This is used to clean up a merged datafram with nan's

In [32]:
import pandas as pd
import numpy as np

In [55]:
# Making a specific dataframe
d = {'Depth': [1, 2, 4 , 4, 5], 'Rock': [1, 3, 2, np.nan, 6], 'Roll': [3, 17, np.nan , 12, 4]}
df = pd.DataFrame(data=d).set_index('Depth')
df

Unnamed: 0_level_0,Rock,Roll
Depth,Unnamed: 1_level_1,Unnamed: 2_level_1
1,1.0,3.0
2,3.0,17.0
4,2.0,
4,,12.0
5,6.0,4.0


Let's merge the two rows with the same depth

In [44]:
# Checking to see if 
pd.concat(g for _, g in df.groupby("Depth") if len(g) > 1)

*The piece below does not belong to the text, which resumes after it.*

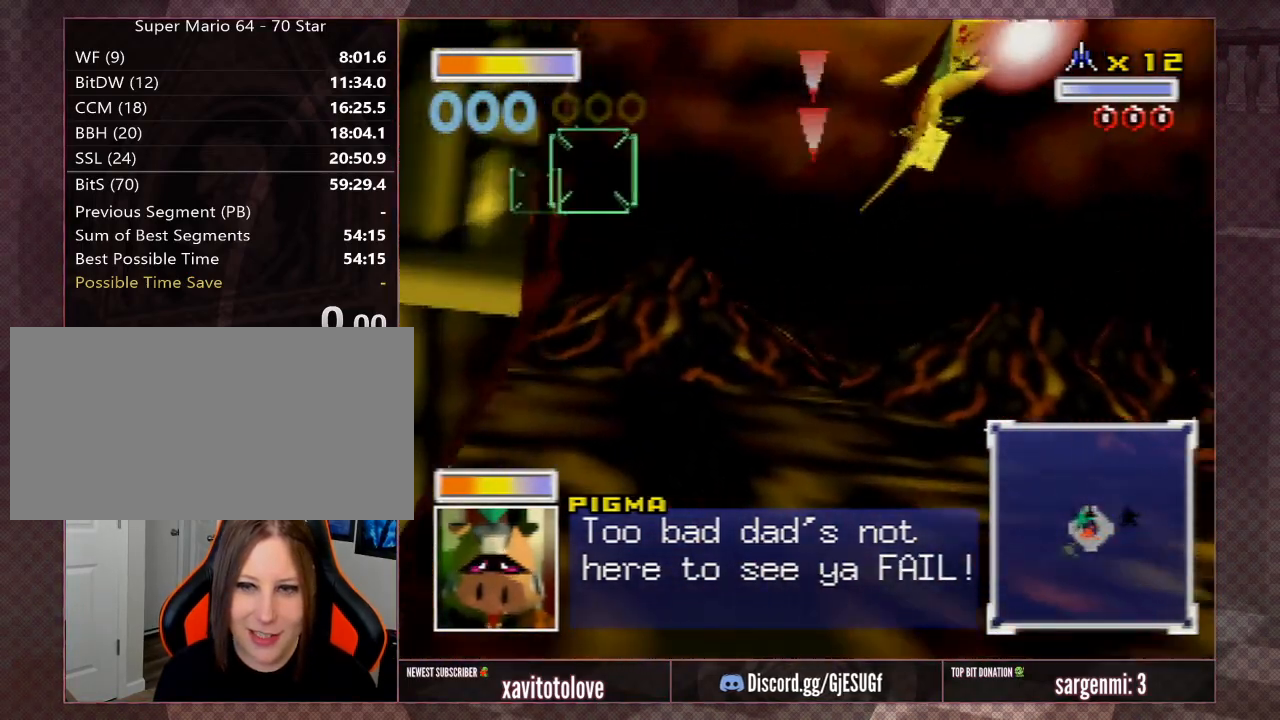
{"buttons": ["Z"], "left_stick": "left", "events": [[17, "Z", "down"], [117, "Z", "up"], [183, "Z", "down"], [250, "Z", "up"], [317, "Z", "down"], [417, "Z", "up"], [483, "Z", "down"]]}
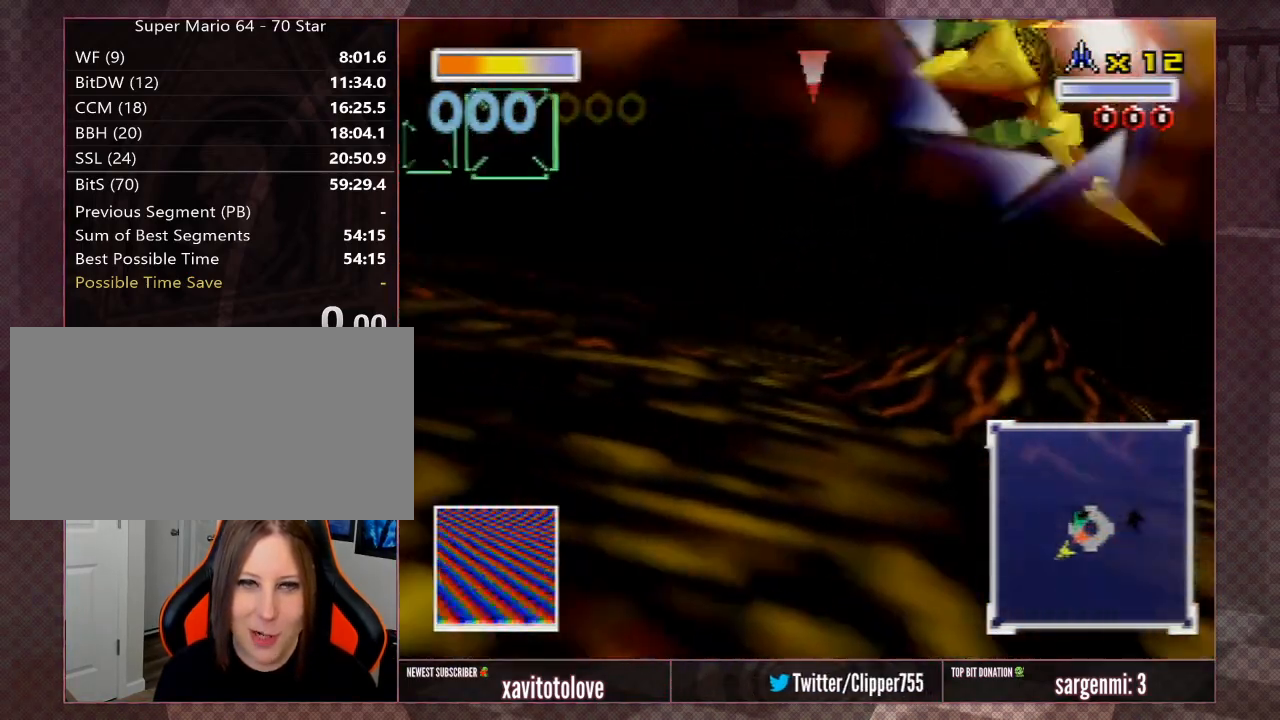
{"buttons": ["Z"], "left_stick": "left", "events": [[83, "Z", "up"], [150, "Z", "down"], [267, "Z", "up"], [333, "Z", "down"], [433, "Z", "up"], [467, "Z", "down"]]}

Unnamed: 0,Depth,Rock,Roll
2,4,2.0,
3,4,,12.0


This is from Jess Robertson on SWUNG. Thanks! https://github.com/jesserobertson

In [47]:
def merge_me(df):
    "Merge nan rows"
    records = []
    for depth, repeats in df.groupby('Depth'):
        if len(repeats) > 1:
            if any((~repeats.isna()).sum() > 1):
                # halt and catch fire
                raise ValueError(f'Need QA/QC at depth {depth}')
            else:
                record = dict(zip(repeats.columns, np.nansum(repeats, axis=0)))
                record['Depth'] = depth
                records.append(record)
        else:
            record = dict(zip(repeats.columns, repeats.iloc[0]))
            record['Depth'] = depth
            records.append(record)
    return pd.DataFrame.from_records(records)

In [58]:
# tests
df_ok = pd.DataFrame(
    [[0, 1, 2, 3], [1, 1, np.nan, np.nan], [1, np.nan, np.nan, 3], [2, 1, 2, 3]],
    columns=['Depth', 'a', 'b', 'c']
).set_index('Depth')
df_fails = pd.DataFrame(
    [[0, 1, 2, 3], [1, 1, np.nan, np.nan], [1, 2, 2, np.nan], [1, np.nan, np.nan, 3], [2, 1, 2, 3]],
    columns=['Depth', 'a', 'b', 'c']
).set_index('Depth')

merge_me(df_ok)     # works
merge_me(df_fails)  # fails with "ValueError: Need QA/QC at depth 1"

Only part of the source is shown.